Here's a colored, edited version of user17762's answer.
The proof is by induction. Let us denote $\gcd(a,b) = d$. It's given $\gcd(a,b) = 1
\iff$
by Bezout's Lemma, there exist $x,y \in \mathbb{Z}$ such that $ax+by = d. (\dagger)$
Assume that the statement is true for all $n \leq k$. Scilicet $\gcd(a^n,b^n) = d^n$ for all $n \leq k$.
We now need to prove that $\gcd(a^{k+1},b^{k+1}) = d^{k+1}$.
Since $\gcd(a^k,b^k) = d^k$, there exists $x_k,y_k \in \mathbb{Z}$ such that $a^k x_k + b^k y_k = d^k$.
Multiply this with $(\dagger)$ to result in $\begin{align} (ax+by) \left( a^k x_k + b^k y_k \right)^2 & = d^{2k+1}. \\
\color{green}{a^{2k + 1}xx_k^2 + a^{k + 1}2b^kx_ky_kx} \color{blue}{+ ab^{2k}yk^2x} &= \\
+ \color{red}{a^{2k}bx_k^2y} + b^{k + 1}2a^kx_ky_ky + b^{2k+1}y_k^2y
\end{align}$
$LHS = \color{green}{a^{k+1} \left( a^k x_k^2 x \color{red}{+ a^{k-1} b x_k^2 y} + 2 b^k x_k y_k x \right)} + b^{k+1} \left( b^k y_k^2 y + \color{blue}{ab^{k-1} y_k^2 x} + 2 a^k x_k y_k y \right) $
Since $d|a$ and $d|b$, we have that $\color{brown}{a = d e}$ and $\color{brown}{b = df}$. $LHS = a^{k+1} \left( \color{brown}{d^k e^k} x_k^2 x + \color{brown}{d^k e^{k-1} f} x_k^2 y + 2\color{brown}{ d^k f^k} x_k y_k x \right) + b^{k+1} \left( \color{brown}{d^k f^k} y_k^2 y + \color{brown}{d^k ef^{k-1}} y_k^2 x + 2 \color{brown}{d^k e^k} x_k y_k y \right)$
Divide both sides by $d^k$ to result in
$$a^{k+1} \underbrace{( e^k x_k^2 x + e^{k-1} f x_k^2 y + 2 f^k x_k y_k x)}_{\huge{x_{k+1}}} + b^{k+1} \underbrace{\left( f^k y_k^2 y + ef^{k-1} y_k^2 x + 2 e^k x_k y_k y \right)}_{\huge{y_{k+1}}} = d^{k+1}.$$
Hence, we have found integers $x_{k+1}, \, y_{k+1}$ such that $a^{k+1} x_{k+1} + b^{k+1} y_{k+1} = d^{k+1}$
$ \iff \gcd(a^{k+1}, b^{k+1}) \vert d^{k+1}$.

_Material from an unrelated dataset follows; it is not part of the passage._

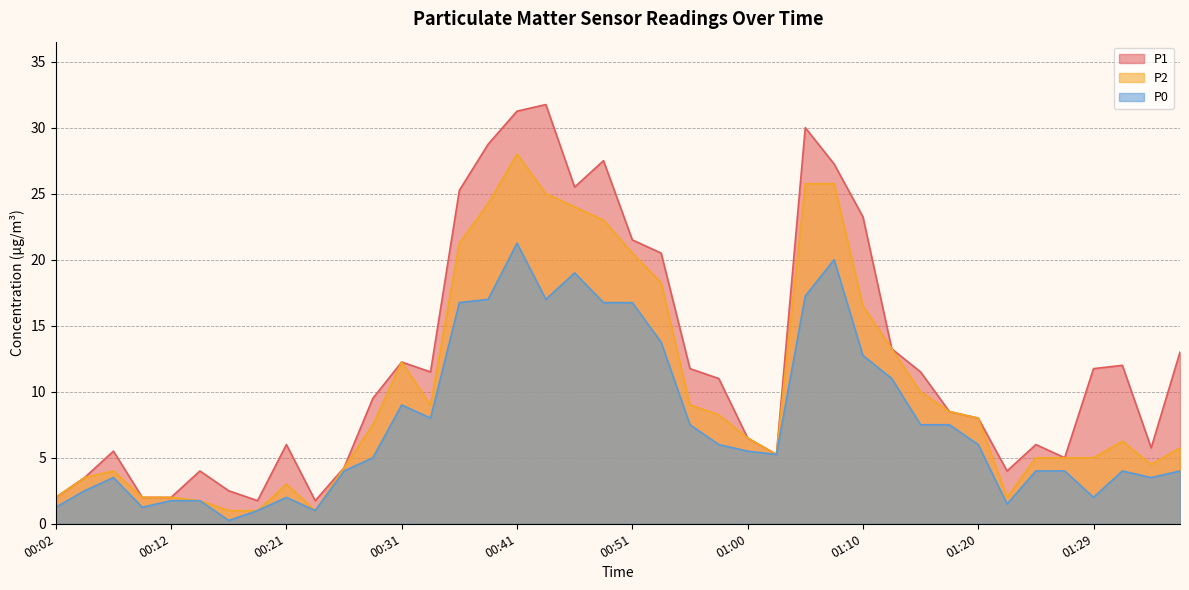

What is the average value of the P1 series?

12.4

It is also true that $d^{k+1} \vert a^{k+1}$ and $d^{k+1} \vert b^{k+1}$, since $d \vert a$ and $d \vert b$.
Hence, $d^{k+1} \vert \gcd(a^{k+1}, b^{k+1})$.
In all , we get that $\gcd(a^{k+1}, b^{k+1}) = \gcd(a,b)^{k+1}.$
Hence, by the principle of mathematical induction $\gcd(a^n,b^n) = \gcd(a,b)^n, \,\, \forall n \in \mathbb{N}.$